Per la prima volta, però, una maglia verrà esclusa da tutte le squadre senza l’intervento delle società: è stato sottoscritto un provvedimento al Viminale che vieta l’utilizzo della maglia numero 88 sui campi da calcio della Serie A. All’interno della dichiarazione di intenti per la lotta contro l’antisemitismo, infatti, come ha dichiarato lo stesso ministro Piantedosi, “c’è quindi il divieto dell’uso […] di simboli che possano richiamare il nazismo.” Ecco perché, il numero 8, richiamando l’ottava lettera dell’alfabeto, l’H, non potrà essere accostato ad un altro 8 che avrebbe altresì richiamato la sigla “HH”, Heil Hitler, usata di sovente dalle tifoserie neonaziste per inneggiare al Fuhrer.
Dovrà cambiare maglia Mario Pasalic, centrocampista croato in forza all’Atalanta, che dal 2018 con l’88 sulla schiena ha collezionato oltre 150 presenze, così come il laziale Toma Basic che, aspirando ad indossare la numero 8 già assegnata, dovette ripiegare sul doppio 8, stratagemma già utilizzato in passato dal laziale Hernanes mentre per l’interista Biabiany 88 era semplicemente l’anno di nascita.

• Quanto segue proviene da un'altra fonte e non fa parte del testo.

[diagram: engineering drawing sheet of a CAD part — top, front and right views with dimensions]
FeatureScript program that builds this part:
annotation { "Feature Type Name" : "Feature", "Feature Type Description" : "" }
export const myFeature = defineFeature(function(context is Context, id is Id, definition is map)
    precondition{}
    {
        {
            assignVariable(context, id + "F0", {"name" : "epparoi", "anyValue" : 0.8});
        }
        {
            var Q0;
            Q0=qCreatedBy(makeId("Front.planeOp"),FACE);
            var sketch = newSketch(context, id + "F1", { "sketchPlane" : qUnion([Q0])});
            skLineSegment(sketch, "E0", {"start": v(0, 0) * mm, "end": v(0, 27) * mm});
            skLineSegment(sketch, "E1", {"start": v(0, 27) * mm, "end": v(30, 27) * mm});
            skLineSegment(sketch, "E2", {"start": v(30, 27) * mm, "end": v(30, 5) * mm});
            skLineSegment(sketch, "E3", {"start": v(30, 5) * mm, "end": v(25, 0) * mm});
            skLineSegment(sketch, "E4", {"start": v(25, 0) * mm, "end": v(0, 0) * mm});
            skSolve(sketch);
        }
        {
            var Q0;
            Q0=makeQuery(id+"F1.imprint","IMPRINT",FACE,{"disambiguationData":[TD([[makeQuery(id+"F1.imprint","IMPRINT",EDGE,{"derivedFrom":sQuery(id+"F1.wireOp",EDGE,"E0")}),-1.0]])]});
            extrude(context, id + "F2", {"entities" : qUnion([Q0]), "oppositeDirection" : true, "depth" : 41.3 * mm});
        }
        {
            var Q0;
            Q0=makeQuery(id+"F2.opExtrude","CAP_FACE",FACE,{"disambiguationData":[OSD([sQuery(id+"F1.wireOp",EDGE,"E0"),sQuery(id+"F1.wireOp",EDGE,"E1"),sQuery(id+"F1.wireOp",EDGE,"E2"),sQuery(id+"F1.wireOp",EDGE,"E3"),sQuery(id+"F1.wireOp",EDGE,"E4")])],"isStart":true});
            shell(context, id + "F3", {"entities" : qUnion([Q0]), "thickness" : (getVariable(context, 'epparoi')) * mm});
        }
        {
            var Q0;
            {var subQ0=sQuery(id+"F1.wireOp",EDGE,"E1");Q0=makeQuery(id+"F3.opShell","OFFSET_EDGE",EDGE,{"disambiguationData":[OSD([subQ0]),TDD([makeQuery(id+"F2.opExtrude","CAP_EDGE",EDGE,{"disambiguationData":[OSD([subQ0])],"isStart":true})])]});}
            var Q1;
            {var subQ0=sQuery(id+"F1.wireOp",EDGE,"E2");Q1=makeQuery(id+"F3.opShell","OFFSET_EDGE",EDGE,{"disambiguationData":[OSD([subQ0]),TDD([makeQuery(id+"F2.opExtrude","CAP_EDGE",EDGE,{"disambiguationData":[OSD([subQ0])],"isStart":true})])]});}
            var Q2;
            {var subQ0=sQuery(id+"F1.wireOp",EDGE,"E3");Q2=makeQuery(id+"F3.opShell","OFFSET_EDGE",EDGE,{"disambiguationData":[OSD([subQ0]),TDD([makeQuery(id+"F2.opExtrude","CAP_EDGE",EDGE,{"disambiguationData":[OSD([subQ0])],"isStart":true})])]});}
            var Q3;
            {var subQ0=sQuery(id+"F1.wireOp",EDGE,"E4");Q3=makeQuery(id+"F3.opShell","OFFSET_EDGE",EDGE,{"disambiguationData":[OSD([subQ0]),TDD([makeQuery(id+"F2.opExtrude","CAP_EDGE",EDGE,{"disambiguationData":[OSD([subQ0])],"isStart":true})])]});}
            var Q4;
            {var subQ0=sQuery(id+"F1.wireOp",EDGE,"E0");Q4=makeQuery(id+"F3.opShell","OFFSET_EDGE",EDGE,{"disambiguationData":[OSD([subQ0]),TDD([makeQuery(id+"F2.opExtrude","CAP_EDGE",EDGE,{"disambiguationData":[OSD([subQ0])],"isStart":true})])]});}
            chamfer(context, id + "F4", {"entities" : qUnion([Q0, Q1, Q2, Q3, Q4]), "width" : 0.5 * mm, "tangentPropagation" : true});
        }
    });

La notizia ha suscitato una reazione che ha valicato i confini nazionali. “Naturalmente il numero 88 è utilizzato dalle sottoculture neonaziste, ma non significa che il riferimento sia sempre voluto” ha dichiarato Rafal Pankowski, dell’associazione “Never Again” che in Polonia si batte per l’eradicazione di qualunque forma di discriminazione nel mondo dello sport “ L’antisemitismo è molto presente nelle curve di estrema destra anche qui in Polonia, e non può essere sradicato semplicemente sbarazzandosi di un numero sulle magliette, non è sufficiente.”
Dall’Italia alla Polonia, il filo rosso dell’estrema destra si muove tra le curve anche delle principali città. In Italia gli episodi di antisemitismo si registrano regolarmente non tanto nei confronti diretti dei calciatori, come succede invece con il razzismo, ma nell’utilizzo di riferimenti legati alle vittime delle shoah o dell’appellativo “ebreo” usato in chiave dispregiativa. Dai “Rossoneri Ebrei” intonato dalla Curva Nord agli adesivi “Romanista Anna Frank” diffusi dagli ultras della Lazio: il virus antisemita dilaga.
“C’è bisogno di un approccio più diretto che parta dall’educazione, dalla storia e dalla conoscenza della minaccia contemporanea dell’estrema destra nelle nostre società”. Un processo lungo, dunque, che tenti di risolvere il problema su un ampio raggio di tempo, non immediato. Il problema, infatti, non è certamente di stampo recente. L’antisemitismo negli stadi è diffuso purtroppo da molti decenni ma particolare attenzione ebbe proprio l’utilizzo della maglia 88 da parte di un portiere controverso, nella stagione 2000/01, e destinato a cambiare la storia del calcio italiano: Gianluigi Buffon.
Già allora il responsabile sport della comunità ebraica di Roma intervenne per chiedere motivazioni sulla scelta del giovane portiere ma la domanda venne dribblata con doti da centravanti. Una risposta sommaria è arrivata oggi, invece, dal ministro degli Interni Matteo Piantedosi, dal ministro dello sport Andrea Abodi e dal coordinatore nazionale per la lotta contro l’antisemitismo Giuseppe Pecoraro.
Conclude Pankowski: “L’antisemitismo non è certo stato inventato negli stadi, ma il calcio può giocare un ruolo importante per combatterlo!”.